SELECTED EXCERPT:
During this portion of her testimony, Victim 1 vividly described a sexual assault.
She stated that this was the first time Defendant sexually assaulted her.
2 Defendant filed a motion for new trial which was denied by the district court.
3
Victim 1 described another incident where she was in Defendant’s bedroom
watching television, lying in bed with Defendant, his infant daughter and his wife.
Defendant was positioned in the bed between Victim 1 and his family, who were
asleep. According to Victim 1’s testimony, Defendant raped her. After he
ejaculated, Defendant told her to clean herself up and to not tell anyone what had
happened.
Victim 1 explained that she did not tell anyone about the incidents until
2017, when she told her aunt. Several years later, Victim 1’s aunt told Victim 1’s
mother. Upon finding out, Victim 1’s mother convinced her to go to the police. She
did so with three of her sisters and a cousin.

PROBLEM REQUIREMENTS: Rewrite the court excerpt starting at "2 Defendant filed" and ending at "and his wife.", replacing "television" with "TV". The listing has no connection to the court excerpt.

DATASET SECTION:
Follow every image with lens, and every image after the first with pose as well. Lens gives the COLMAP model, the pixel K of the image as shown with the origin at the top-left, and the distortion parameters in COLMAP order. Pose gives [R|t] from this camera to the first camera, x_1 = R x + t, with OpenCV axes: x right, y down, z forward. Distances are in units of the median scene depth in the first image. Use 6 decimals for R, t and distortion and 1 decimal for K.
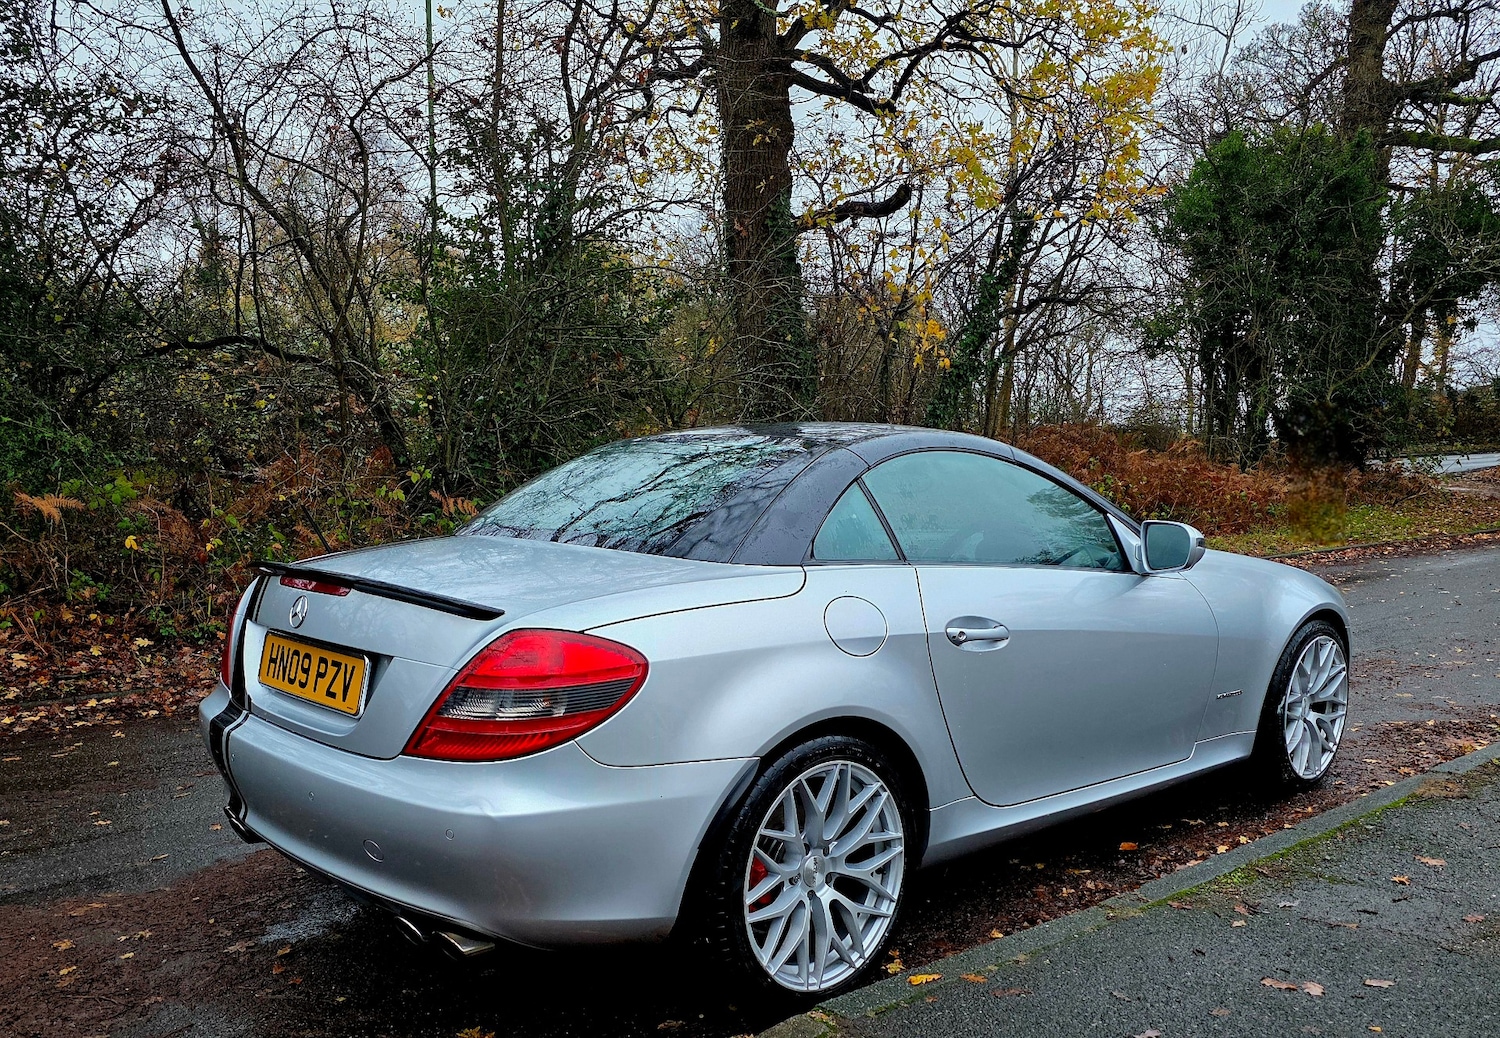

SOLUTION TO THIS EXERCISE:
2 Defendant filed a motion for new trial which was denied by the district court.
3
Victim 1 described another incident where she was in Defendant’s bedroom
watching TV, lying in bed with Defendant, his infant daughter and his wife.